Des grands projets d’infrastructure en Camargue aux évolutions législatives en France et en Europe, plusieurs décisions récentes interrogent la place accordée aux enjeux environnementaux dans les politiques publiques. Pour la Tour du Valat, ces débats rappellent l’importance de prendre pleinement en compte les services rendus par les zones humides et les connaissances scientifiques disponibles avant toute décision susceptible d’affecter durablement ces écosystèmes essentiels à la biodiversité et aux sociétés humaines.

En Camargue, le projet de ligne très haute tension entre Fos-sur-Mer et le Gard a franchi une nouvelle étape le 13 mai dernier, avec l’engagement de la procédure d’instruction de sa déclaration d’utilité publique par le ministère chargé de l’Énergie. En réaction, quinze organisations de protection de la nature et de la société civile, dont la Tour du Valat, ont lancé un appel solennel à l’État, rappelant que la Camargue ne peut être sacrifiée au nom de la souveraineté énergétique.
| Une concertation publique est ouverte du 15 juin au 15 juillet concernant le projet de ligne très haute tension Fos–Jonquières. Cette étape permet d’adapter les documents d’urbanisme au projet. Chacun peut y participer et donner son avis : votre contribution compte ! |

D’autres projets, comme le contournement autoroutier d’Arles ou le pont de Bacarin, sont susceptibles d’avoir des impacts directs sur la Camargue. Pourtant, ce territoire abrite des espaces naturels reconnus à l’échelle internationale.
L’analyse des effets cumulés de ces projets d’infrastructure souligne notamment des risques importants en matière d’artificialisation des sols, d’atteinte aux zones écologiques sensibles et de pression sur la ressource en eau.
Au-delà des impacts environnementaux, la question démocratique interpelle également. Plusieurs recommandations issues du débat public organisé par la Commission nationale du débat public (CNDP) restent peu prises en compte et les appels à explorer des solutions alternatives moins impactantes ne trouvent pas d’écho. Cette situation résonne avec le projet de contournement autoroutier d’Arles : malgré les réserves et l’avis défavorable du commissaire enquêteur sur plusieurs aspects du dossier, le porteur de projet semble déterminer à avancer.
Ces accélérations locales reflètent une tendance plus générale où les enjeux de biodiversité peinent à trouver leur place face aux sujets économiques et productifs.
À l’échelle nationale, le projet de Loi d’urgence pour la protection et la souveraineté agricoles en est une illustration. Certaines dispositions, notamment l’article 7, impactant directement les zones humides, suscitent de fortes inquiétudes. La Tour du Valat, aux côtés d’autres organisations, suit attentivement les débats et se mobilise, via des notes d’enjeux et des sollicitations auprès des parlementaires, à chaque étape législative. En savoir plus sur la note d’enjeux
Le texte en discussion reflète une vision persistante des zones humides comme des contraintes à la production agricole. Pourtant, leur rôle est aujourd’hui largement documenté : elles contribuent à la résilience de la ressource en eau, limitent les effets des événements climatiques extrêmes et stockent du carbone.

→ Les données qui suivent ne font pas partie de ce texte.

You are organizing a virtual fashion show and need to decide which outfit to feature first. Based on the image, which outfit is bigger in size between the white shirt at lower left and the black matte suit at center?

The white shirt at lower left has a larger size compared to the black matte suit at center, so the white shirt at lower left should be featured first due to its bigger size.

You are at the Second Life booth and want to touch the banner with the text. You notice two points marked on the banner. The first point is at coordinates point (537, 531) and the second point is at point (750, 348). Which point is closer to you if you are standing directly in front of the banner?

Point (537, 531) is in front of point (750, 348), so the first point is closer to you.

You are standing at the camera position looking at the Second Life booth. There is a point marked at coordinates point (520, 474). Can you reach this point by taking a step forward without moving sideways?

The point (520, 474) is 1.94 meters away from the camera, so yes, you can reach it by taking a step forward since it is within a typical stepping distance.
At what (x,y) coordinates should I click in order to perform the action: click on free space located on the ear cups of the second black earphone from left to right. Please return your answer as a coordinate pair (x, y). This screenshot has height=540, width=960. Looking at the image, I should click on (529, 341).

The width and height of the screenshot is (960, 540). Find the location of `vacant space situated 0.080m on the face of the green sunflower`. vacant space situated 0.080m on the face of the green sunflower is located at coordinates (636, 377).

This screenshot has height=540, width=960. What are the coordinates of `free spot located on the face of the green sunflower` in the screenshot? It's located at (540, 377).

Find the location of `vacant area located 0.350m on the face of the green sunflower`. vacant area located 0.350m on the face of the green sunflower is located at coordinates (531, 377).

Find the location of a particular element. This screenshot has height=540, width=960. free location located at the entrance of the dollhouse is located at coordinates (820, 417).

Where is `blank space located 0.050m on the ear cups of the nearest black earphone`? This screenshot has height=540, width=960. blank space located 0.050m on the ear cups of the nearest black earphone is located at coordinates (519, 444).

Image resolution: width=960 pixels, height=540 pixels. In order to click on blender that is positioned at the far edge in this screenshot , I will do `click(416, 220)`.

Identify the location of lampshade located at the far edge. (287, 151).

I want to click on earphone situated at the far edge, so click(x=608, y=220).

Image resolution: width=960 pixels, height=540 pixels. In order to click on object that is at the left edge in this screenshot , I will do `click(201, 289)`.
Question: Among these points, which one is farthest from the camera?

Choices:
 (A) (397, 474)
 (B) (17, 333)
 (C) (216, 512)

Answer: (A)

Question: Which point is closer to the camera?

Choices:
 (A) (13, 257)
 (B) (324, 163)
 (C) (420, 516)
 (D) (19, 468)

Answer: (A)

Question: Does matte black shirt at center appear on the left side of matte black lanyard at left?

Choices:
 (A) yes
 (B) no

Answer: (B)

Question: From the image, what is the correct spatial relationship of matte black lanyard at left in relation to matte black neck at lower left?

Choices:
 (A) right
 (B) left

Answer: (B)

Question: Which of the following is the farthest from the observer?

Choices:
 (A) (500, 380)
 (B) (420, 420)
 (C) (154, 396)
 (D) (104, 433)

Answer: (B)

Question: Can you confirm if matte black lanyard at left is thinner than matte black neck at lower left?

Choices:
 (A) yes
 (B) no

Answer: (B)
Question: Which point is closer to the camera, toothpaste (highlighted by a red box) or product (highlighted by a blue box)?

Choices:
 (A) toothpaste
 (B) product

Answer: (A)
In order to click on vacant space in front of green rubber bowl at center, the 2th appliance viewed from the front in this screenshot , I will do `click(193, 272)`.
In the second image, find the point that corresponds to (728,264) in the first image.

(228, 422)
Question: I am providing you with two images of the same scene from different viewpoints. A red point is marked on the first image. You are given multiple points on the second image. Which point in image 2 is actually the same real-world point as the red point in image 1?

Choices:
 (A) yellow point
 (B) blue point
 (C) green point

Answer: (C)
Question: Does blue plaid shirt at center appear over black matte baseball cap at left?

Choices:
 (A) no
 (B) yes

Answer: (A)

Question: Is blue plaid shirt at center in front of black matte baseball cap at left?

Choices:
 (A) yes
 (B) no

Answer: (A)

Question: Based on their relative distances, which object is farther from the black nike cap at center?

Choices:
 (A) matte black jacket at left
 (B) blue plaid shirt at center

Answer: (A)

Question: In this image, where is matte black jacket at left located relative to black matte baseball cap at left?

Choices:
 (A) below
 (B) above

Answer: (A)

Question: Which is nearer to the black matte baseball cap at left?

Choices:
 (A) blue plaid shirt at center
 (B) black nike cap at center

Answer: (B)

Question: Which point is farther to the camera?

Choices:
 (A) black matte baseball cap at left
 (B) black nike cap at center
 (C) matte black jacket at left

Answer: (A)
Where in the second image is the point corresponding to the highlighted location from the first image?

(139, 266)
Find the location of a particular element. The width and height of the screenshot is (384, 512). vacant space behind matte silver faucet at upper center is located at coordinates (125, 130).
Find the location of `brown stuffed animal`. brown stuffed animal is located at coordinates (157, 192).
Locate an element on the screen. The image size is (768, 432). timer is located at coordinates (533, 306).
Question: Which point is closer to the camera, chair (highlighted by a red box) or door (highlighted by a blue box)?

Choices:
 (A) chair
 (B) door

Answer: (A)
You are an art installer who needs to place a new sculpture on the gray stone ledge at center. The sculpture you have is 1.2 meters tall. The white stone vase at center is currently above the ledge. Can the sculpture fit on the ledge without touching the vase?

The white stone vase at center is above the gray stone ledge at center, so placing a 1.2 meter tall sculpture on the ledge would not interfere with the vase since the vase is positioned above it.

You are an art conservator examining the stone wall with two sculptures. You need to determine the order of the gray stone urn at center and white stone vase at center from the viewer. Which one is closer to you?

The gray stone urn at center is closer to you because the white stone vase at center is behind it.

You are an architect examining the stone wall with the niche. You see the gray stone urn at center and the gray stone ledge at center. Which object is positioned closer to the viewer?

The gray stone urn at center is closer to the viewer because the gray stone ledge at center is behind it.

À l’échelle européenne, les signaux sont tout aussi contrastés. Après un précédent mandat marqué par les ambitions du Green Deal, plusieurs textes structurants pourraient être réexaminés dans le cadre de l’ « omnibus environnement », notamment la directive-cadre sur l’eau, ainsi que les directives Habitats et Oiseaux.
A Bruxelles également, les discussions relatives à la restriction de l’usage du plomb dans les munitions de chasse et les équipements de pêche, sont un enjeu majeur pour les oiseaux d’eau et les zones humides. La Tour du Valat, qui travaille de longue date sur le sujet du saturnisme et de la chasse au plomb en Camargue suit attentivement les débats et contribue au plaidoyer en faveur de son interdiction avec ses partenaires tels que Wetlands International et Birdlife.
Dans un contexte politique mouvant, une conviction demeure : les zones humides ne peuvent continuer à être considérées comme des variables d’ajustement. Face aux défis climatiques, à l’érosion de la biodiversité et aux tensions croissantes sur l’eau, elles constituent au contraire une partie essentielle de la solution.